Identifying differences in data sets

Luke Shaw

2020/02/28

Intro

Often in my work I end up asking the following question:

We have just run the same process X days apart - are the results the same?

This could be for taking routine data cuts from a live system, to fitting models, to a cleaning process. Sadly the second option, which is the most fun, is the least common.

I’ve learnt some methods for carrying out this process routinely, though I still have lots to learn. This post documents some of the tricks I’ve learnt. Mostly it’s in R, though there is some Excel too.

1. Are they identical? Check with all_equal

If the data sets are in fact the same, hooray! There’s a quick check for that using all_equal:

#test data sets
first_df <- tibble::tibble(col1 = 1:4, col2 = letters[1:4], col3 = LETTERS[1:4])
second_df <- first_df

#the all_equal function is a great first step
dplyr::all_equal(first_df, second_df)
## [1] TRUE

As an aside, if you’ve not seen the :: notation before, x::y means from package x get function y. This may seem pedantic, but is best practice and after seeing that the filter function means a different thing if you’re using tidyverse or just in Base R - I’m trying to do my best to always use the notation.

The all_equal function ignores row and column order by default, which is a good thing as that shouldn’t matter for our data sets.

When it fails, though, I don’t find it that useful as it tells you the rows that aren’t the same but nothing further.

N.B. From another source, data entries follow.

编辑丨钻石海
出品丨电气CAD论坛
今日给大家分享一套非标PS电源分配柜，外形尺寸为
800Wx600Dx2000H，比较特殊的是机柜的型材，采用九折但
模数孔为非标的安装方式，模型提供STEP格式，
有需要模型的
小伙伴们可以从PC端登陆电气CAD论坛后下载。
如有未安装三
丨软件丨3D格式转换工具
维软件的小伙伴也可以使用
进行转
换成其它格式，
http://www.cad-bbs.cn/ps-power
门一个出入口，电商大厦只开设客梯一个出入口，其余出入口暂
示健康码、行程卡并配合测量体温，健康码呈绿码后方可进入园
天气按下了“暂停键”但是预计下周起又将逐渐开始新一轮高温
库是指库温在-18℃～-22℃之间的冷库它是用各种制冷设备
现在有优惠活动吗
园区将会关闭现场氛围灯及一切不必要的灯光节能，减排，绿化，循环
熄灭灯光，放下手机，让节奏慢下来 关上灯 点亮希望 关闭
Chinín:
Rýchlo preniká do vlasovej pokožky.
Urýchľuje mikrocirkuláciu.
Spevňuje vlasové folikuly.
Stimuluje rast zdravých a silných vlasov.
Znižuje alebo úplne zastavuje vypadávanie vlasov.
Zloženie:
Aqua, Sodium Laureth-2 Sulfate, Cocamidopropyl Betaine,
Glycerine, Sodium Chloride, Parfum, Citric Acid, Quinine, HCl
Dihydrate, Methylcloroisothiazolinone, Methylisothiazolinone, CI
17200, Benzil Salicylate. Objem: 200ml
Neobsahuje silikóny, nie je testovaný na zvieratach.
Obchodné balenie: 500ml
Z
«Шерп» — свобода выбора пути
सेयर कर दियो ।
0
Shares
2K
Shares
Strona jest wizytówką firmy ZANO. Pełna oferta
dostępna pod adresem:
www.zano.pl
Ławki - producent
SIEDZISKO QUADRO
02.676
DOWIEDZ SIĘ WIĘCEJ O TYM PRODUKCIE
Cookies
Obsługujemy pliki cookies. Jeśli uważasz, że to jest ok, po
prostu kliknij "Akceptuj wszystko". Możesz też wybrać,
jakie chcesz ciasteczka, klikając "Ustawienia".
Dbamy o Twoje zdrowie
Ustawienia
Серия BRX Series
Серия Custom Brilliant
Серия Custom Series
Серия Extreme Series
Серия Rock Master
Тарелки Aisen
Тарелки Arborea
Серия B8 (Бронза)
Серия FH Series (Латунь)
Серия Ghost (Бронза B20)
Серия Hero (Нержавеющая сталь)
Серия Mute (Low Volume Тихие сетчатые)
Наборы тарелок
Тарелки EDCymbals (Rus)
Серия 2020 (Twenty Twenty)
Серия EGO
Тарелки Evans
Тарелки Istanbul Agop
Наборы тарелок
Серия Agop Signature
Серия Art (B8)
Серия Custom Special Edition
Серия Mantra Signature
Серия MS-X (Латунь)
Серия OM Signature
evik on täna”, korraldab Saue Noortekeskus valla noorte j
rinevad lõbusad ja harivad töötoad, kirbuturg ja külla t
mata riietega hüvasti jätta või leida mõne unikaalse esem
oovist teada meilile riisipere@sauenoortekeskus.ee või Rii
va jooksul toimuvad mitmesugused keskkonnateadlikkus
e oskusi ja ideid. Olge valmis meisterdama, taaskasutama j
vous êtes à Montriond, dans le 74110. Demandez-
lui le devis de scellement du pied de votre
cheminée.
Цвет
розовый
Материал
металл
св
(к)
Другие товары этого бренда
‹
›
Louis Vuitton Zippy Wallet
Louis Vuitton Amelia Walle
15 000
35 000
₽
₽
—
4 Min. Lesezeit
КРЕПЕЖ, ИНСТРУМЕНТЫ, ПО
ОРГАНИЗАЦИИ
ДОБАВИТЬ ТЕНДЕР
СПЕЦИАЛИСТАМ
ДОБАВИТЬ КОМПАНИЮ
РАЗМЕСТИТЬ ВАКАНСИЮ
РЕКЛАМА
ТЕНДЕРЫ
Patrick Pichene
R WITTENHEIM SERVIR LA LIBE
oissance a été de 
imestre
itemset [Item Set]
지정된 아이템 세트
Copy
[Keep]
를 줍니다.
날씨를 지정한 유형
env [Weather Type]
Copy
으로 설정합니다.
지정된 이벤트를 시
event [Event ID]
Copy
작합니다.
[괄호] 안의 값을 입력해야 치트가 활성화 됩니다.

2. What’s different? The compareDF package

The compareDF package is cool for showing you nicely where the differences lie in your data sets. This r-bloggers post does a much better job than I will here.

#make data sets different
second_df$col3[2] = "z"

#the all_equal function isn't that helpful -
#imagine if we had hundreds or more rows
dplyr::all_equal(first_df, second_df)
## [1] "- Rows in x but not in y: 2\n- Rows in y but not in x: 2\n"
#enter compareDF. The group_col is the way of matching the rows for the data
library(compareDF)
## Warning: package 'compareDF' was built under R version 4.0.3
ctable <- compareDF::compare_df(first_df,second_df, group_col = "col1")
## Creating comparison table...
#you can quickly get a feel for how different the data sets are
ctable$change_summary
##   old_obs   new_obs   changes additions  removals 
##         4         4         1         0         0
#and there are some really other neat tools - like this one showing 
#the row from each data set next to each other showing the difference 
#(its in col3)
ctable$comparison_df
##   col1 chng_type col2 col3
## 1    2         +    b    B
## 2    2         -    b    z

A nice thing about the compareDF package is you immediately get a sense of how different the data sets are, or as it usually feels at work; “how big is the problem?”.

3. Still confused? Open Excel

This brings me to a potential sore point - taking a look in Excel. Even if the process is entirely built in R, I still find it useful to root around in an Excel file identifying data set differences.

I used to use Excel from the get-go, which I maintain is not best practice. Excel work is not reproducible, and I have lost days trying to work out how someone did the manual Excel task before me. Did they delete columns? Change the date type? Drag the formula down? Who knows.

The scenario I am talking about is when there is a specific example and I need to know I understand, for myself, where the two data sets are different - to understand if it’s a problem or not. It’s easier to see data in Excel than in R.

Excel has some nice point-and-click options like ‘remove duplicates’ and ‘conditional formatting’, but it’s a slow task doing that from the beginning. Instead, my process is now the following:

  1. If I’m expecting the data sets to be identical - try all_equal
  2. If they’re not, use the compareDF package
  3. If the differences are large and I can’t explain it after 5 mins in R, save the files to Excel. This includes some of the nice outputs from compare_df. I then root around the file trying to work out why these flipping data sets are different
  4. (often) Sheepishly realise I changed the code and that explains the difference.

Catch the problem early - assertr

I have recently started adding sprinkles of assertr to my code. Again, this vignette explains it far more thoroughly than I do here.

What the assertr package allows is for a load of sense checks on the data, such as “are all values positive?” or “are there enough rows for this to be the right data set?”. If the checks fail, the process is stopped before the damage is done in the analysis/wrangling, by which point the original issue is obscured.

library(assertr)
second_df %>%
  assertr::verify(col1 > 0) %>%
  assertr::verify(nrow(.)>3) %>%
  #check column 3 only contains capital letters
  assertr::assert(in_set(LETTERS), col3)
## Column 'col3' violates assertion 'in_set(LETTERS)' 1 time
##     verb redux_fn       predicate column index value
## 1 assert       NA in_set(LETTERS)   col3     2     z
## 
## <simpleError: assertr stopped execution>

Conclusion

There are many ways of finding out where the differences are in the data sets, which is a common task in my work. I still have lots to learn, but the above show some R tools I find useful when trying to identify the inconsistencies.